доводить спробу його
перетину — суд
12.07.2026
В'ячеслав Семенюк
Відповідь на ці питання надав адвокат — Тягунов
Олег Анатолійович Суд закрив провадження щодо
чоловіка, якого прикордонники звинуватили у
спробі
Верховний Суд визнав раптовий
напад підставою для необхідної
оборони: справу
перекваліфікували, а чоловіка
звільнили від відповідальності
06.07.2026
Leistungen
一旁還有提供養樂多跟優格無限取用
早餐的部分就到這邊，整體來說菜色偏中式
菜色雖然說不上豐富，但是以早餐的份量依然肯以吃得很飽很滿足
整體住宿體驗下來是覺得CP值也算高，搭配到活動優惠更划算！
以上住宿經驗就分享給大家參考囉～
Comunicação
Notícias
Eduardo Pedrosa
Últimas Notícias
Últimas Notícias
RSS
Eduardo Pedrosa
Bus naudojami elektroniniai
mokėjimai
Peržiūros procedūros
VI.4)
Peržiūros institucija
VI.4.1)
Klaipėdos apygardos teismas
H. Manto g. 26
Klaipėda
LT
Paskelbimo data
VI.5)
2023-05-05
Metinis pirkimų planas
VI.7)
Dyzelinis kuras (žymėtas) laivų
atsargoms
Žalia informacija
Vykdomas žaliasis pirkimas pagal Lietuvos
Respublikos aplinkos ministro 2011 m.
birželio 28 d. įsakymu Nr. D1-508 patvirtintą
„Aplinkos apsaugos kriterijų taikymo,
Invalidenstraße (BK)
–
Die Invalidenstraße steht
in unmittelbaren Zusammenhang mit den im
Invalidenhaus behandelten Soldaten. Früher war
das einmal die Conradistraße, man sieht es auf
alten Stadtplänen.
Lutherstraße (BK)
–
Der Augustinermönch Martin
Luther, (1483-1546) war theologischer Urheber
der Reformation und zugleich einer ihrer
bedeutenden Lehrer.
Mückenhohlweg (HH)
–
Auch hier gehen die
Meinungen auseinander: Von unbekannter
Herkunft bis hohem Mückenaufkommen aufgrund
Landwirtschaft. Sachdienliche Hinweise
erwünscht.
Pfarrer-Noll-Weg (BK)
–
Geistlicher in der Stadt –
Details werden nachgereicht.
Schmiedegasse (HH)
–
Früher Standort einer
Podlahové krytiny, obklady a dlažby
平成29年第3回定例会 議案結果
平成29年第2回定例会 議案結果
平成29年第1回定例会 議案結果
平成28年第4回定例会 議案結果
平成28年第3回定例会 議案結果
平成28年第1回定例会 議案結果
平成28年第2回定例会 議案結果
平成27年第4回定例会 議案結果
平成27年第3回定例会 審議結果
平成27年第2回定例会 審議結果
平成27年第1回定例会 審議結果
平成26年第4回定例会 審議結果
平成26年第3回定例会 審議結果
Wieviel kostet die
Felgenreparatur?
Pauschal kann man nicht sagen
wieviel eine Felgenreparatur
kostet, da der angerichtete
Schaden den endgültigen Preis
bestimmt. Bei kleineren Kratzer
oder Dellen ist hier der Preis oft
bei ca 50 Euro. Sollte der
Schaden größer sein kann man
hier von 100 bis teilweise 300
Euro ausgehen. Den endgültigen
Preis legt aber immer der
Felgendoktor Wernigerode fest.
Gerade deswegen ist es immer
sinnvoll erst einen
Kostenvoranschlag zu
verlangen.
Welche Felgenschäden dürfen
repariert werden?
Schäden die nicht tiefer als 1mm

▶ **PROBLEM TO WORK ON**
Pull out every line of text from all of the items and reproduce each one without any change.

▶ **OUTPUT**
доводить спробу його
перетину — суд
12.07.2026
В'ячеслав Семенюк
Відповідь на ці питання надав адвокат — Тягунов
Олег Анатолійович Суд закрив провадження щодо
чоловіка, якого прикордонники звинуватили у
спробі
Верховний Суд визнав раптовий
напад підставою для необхідної
оборони: справу
перекваліфікували, а чоловіка
звільнили від відповідальності
06.07.2026
Leistungen
一旁還有提供養樂多跟優格無限取用
早餐的部分就到這邊，整體來說菜色偏中式
菜色雖然說不上豐富，但是以早餐的份量依然肯以吃得很飽很滿足
整體住宿體驗下來是覺得CP值也算高，搭配到活動優惠更划算！
以上住宿經驗就分享給大家參考囉～
Comunicação
Notícias
Eduardo Pedrosa
Últimas Notícias
Últimas Notícias
RSS
Eduardo Pedrosa
Bus naudojami elektroniniai
mokėjimai
Peržiūros procedūros
VI.4)
Peržiūros institucija
VI.4.1)
Klaipėdos apygardos teismas
H. Manto g. 26
Klaipėda
LT
Paskelbimo data
VI.5)
2023-05-05
Metinis pirkimų planas
VI.7)
Dyzelinis kuras (žymėtas) laivų
atsargoms
Žalia informacija
Vykdomas žaliasis pirkimas pagal Lietuvos
Respublikos aplinkos ministro 2011 m.
birželio 28 d. įsakymu Nr. D1-508 patvirtintą
„Aplinkos apsaugos kriterijų taikymo,
Invalidenstraße (BK)
–
Die Invalidenstraße steht
in unmittelbaren Zusammenhang mit den im
Invalidenhaus behandelten Soldaten. Früher war
das einmal die Conradistraße, man sieht es auf
alten Stadtplänen.
Lutherstraße (BK)
–
Der Augustinermönch Martin
Luther, (1483-1546) war theologischer Urheber
der Reformation und zugleich einer ihrer
bedeutenden Lehrer.
Mückenhohlweg (HH)
–
Auch hier gehen die
Meinungen auseinander: Von unbekannter
Herkunft bis hohem Mückenaufkommen aufgrund
Landwirtschaft. Sachdienliche Hinweise
erwünscht.
Pfarrer-Noll-Weg (BK)
–
Geistlicher in der Stadt –
Details werden nachgereicht.
Schmiedegasse (HH)
–
Früher Standort einer
Podlahové krytiny, obklady a dlažby
平成29年第3回定例会 議案結果
平成29年第2回定例会 議案結果
平成29年第1回定例会 議案結果
平成28年第4回定例会 議案結果
平成28年第3回定例会 議案結果
平成28年第1回定例会 議案結果
平成28年第2回定例会 議案結果
平成27年第4回定例会 議案結果
平成27年第3回定例会 審議結果
平成27年第2回定例会 審議結果
平成27年第1回定例会 審議結果
平成26年第4回定例会 審議結果
平成26年第3回定例会 審議結果
Wieviel kostet die
Felgenreparatur?
Pauschal kann man nicht sagen
wieviel eine Felgenreparatur
kostet, da der angerichtete
Schaden den endgültigen Preis
bestimmt. Bei kleineren Kratzer
oder Dellen ist hier der Preis oft
bei ca 50 Euro. Sollte der
Schaden größer sein kann man
hier von 100 bis teilweise 300
Euro ausgehen. Den endgültigen
Preis legt aber immer der
Felgendoktor Wernigerode fest.
Gerade deswegen ist es immer
sinnvoll erst einen
Kostenvoranschlag zu
verlangen.
Welche Felgenschäden dürfen
repariert werden?
Schäden die nicht tiefer als 1mm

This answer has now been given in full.